Pour produire tous ses effets ou plutôt tous ses bienfaits, il n’est pas nécessaire que le commerce ait pris livraison du blé acheté, et qu’il l’ait transporté et revendu sur le lieu de consommation : il suffit qu’achat et vente aient été effectués ou soient même simplement possibles avant toute opération de livraison et de transport. Quand un commerçant spécule sur les grains ou sur les farines à terme, il produit identiquement les mêmes effets que s’il opérait au comptant ou sur livraison : en prenant livraison des grains, il équilibre les approvisionnemens et les prix dans l’espace ; en opérant à terme, il corrige les inégalités d’approvisionnement et de prix dans le temps.

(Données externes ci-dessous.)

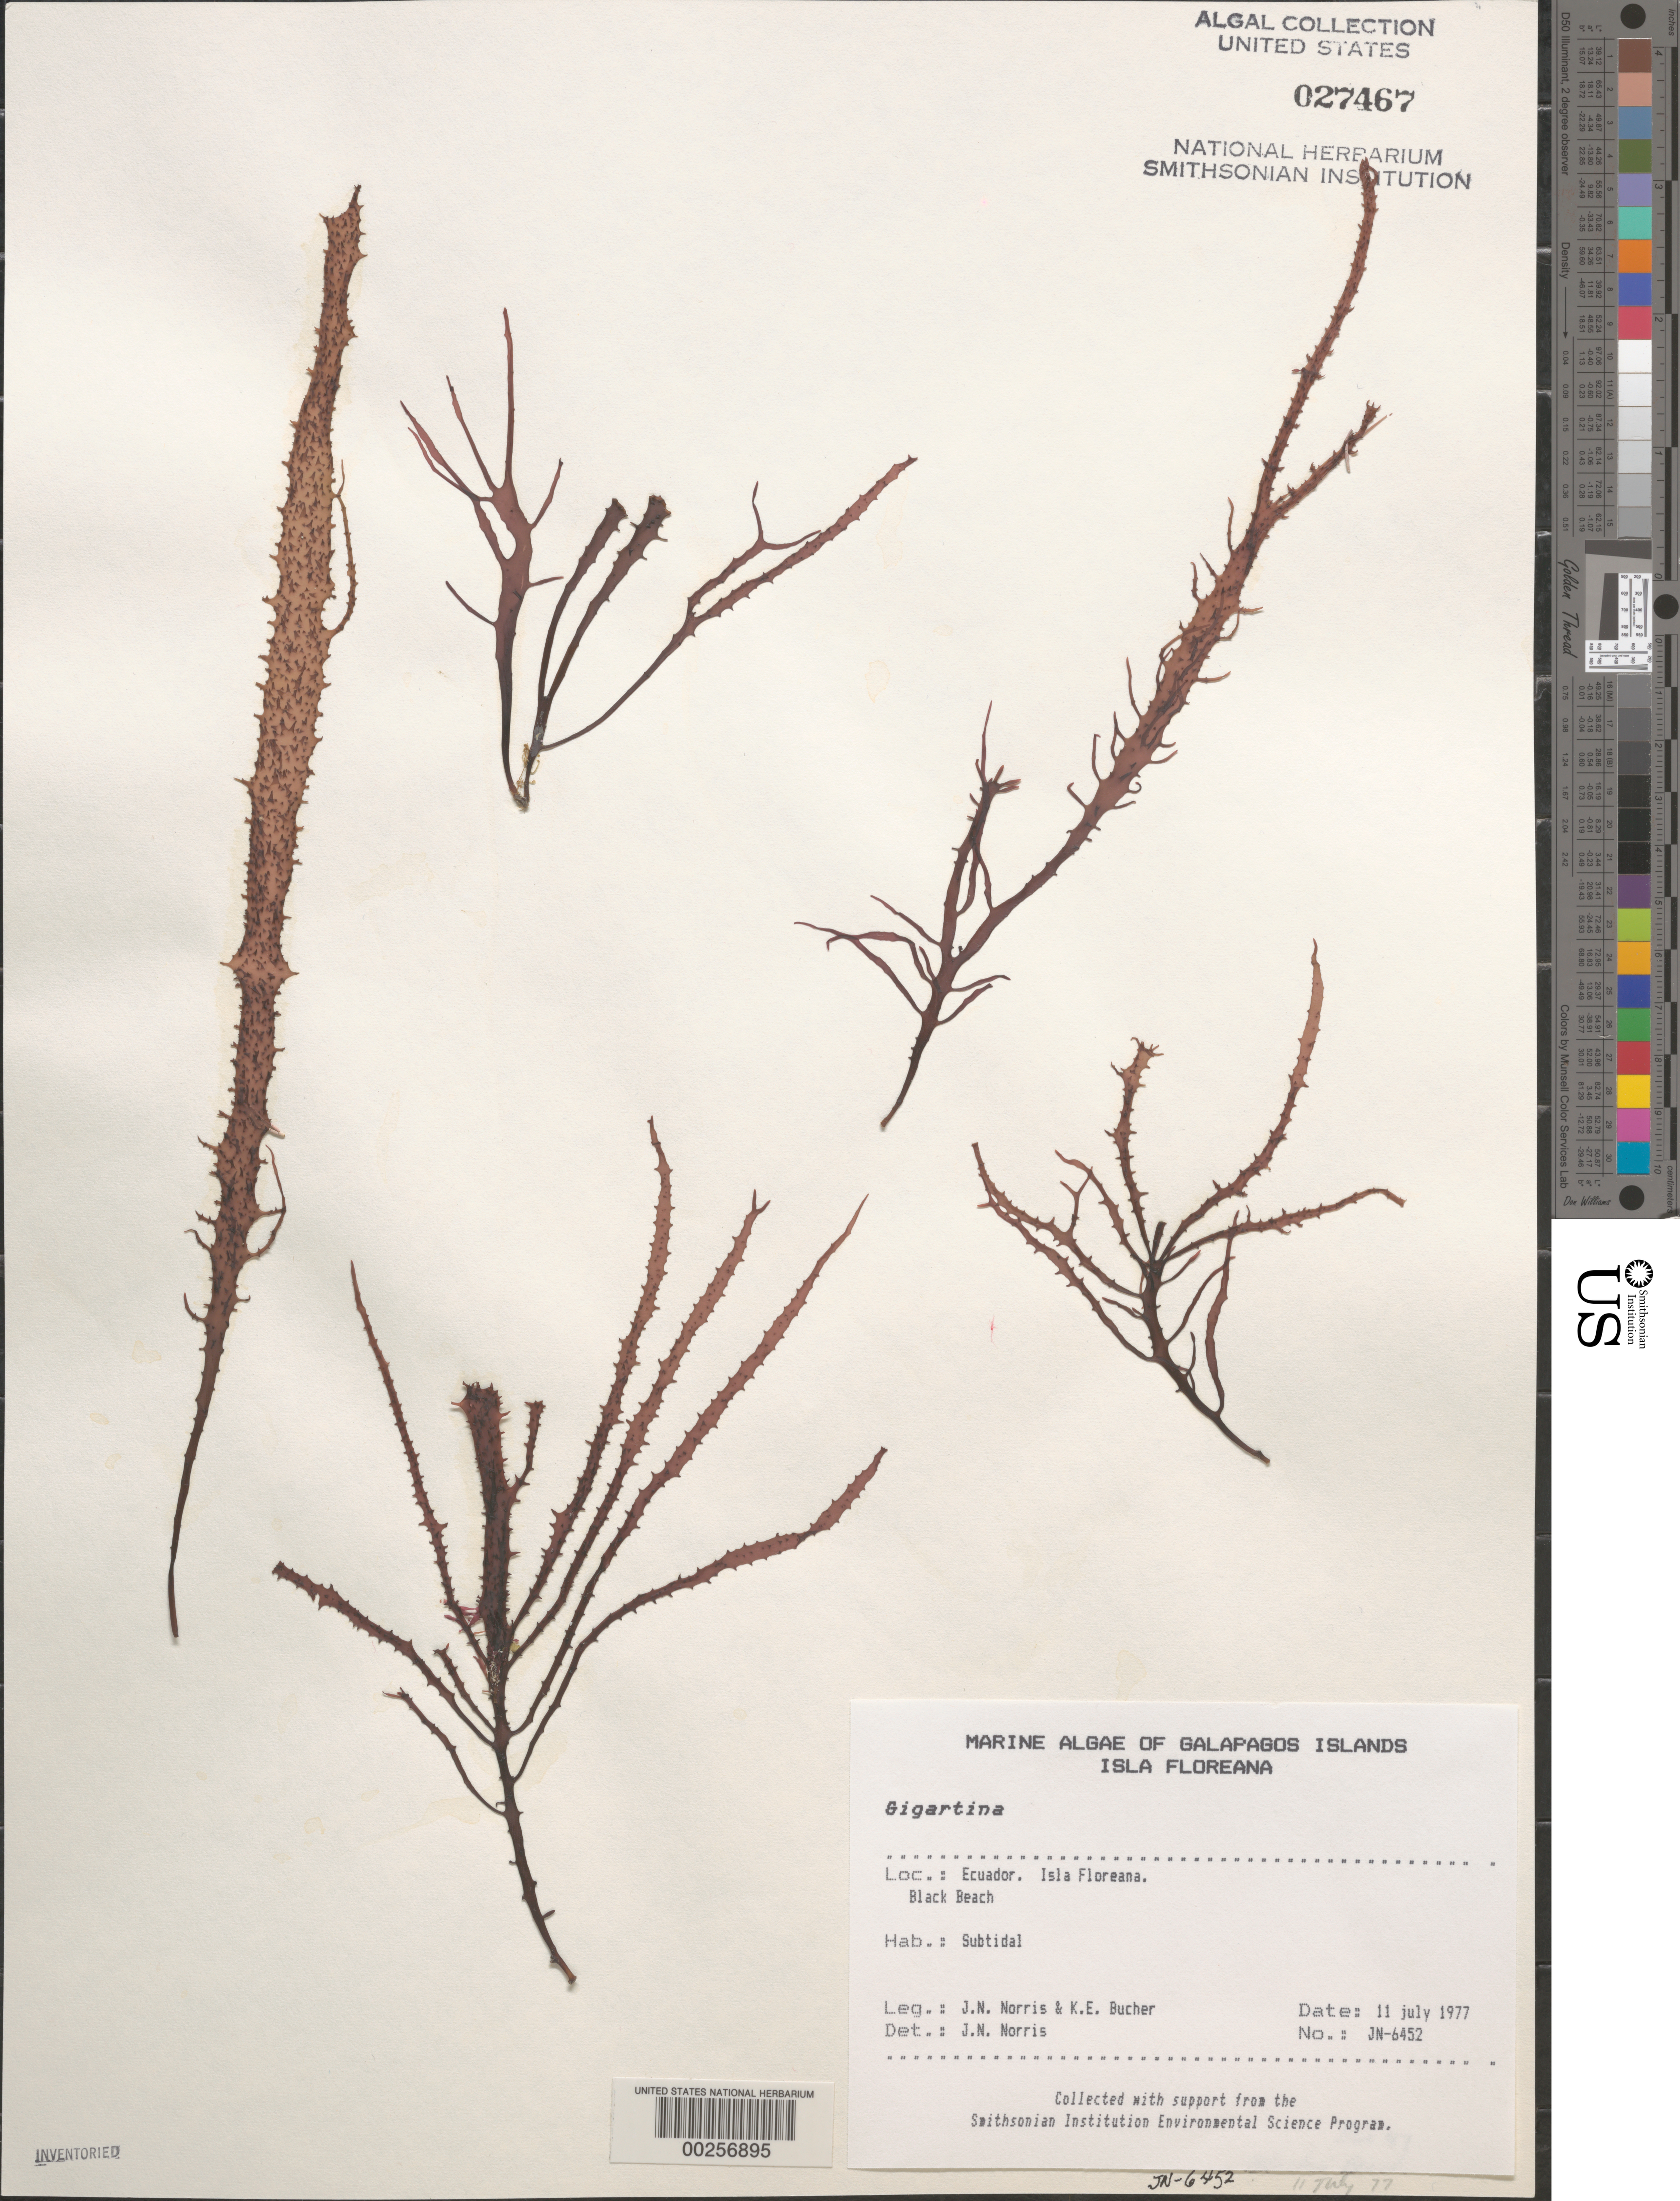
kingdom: Plantae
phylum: Rhodophyta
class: Florideophyceae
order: Gigartinales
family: Gigartinaceae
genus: Gigartina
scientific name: Gigartina sp.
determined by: Norris, James N.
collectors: J. N. Norris & K. E. Bucher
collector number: JN-6452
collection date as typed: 11 Jul 1977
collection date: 1977-07-11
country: Ecuador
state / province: Colón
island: Floreana [Charles, Santa Maria]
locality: Black Beach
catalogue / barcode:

Sous ce rapport, le spéculateur remplit un rôle analogue, on peut le dire, à celui que joue le volant en mécanique : il régularise les approvisionnemens et les prix sur un marché en empêchant l’encombrement dans une saison et le vide dans une autre. Les marchands qui emmagasinent le blé dans les périodes d’abondance et de bas prix pour l’offrir à la consommation dans les époques de disette et de cherté sont dans le même cas et produisent le même effet : ils reportent le trop-plein d’une époque à une autre, pour en combler le déficit. Les marchands de blé, les spéculateurs sur le blé, ceux qu’on appelait autrefois accapareurs, sont des hommes utiles, peut-être faudrait-il dire les plus utiles des commerçans. C’est à leur intervention que nous devons d’être aujourd’hui débarrassés de toute inquiétude légitime sur nos approvisionnemens, et même de toute appréhension raisonnable sur l’intensité et la durée des crises de subsistances.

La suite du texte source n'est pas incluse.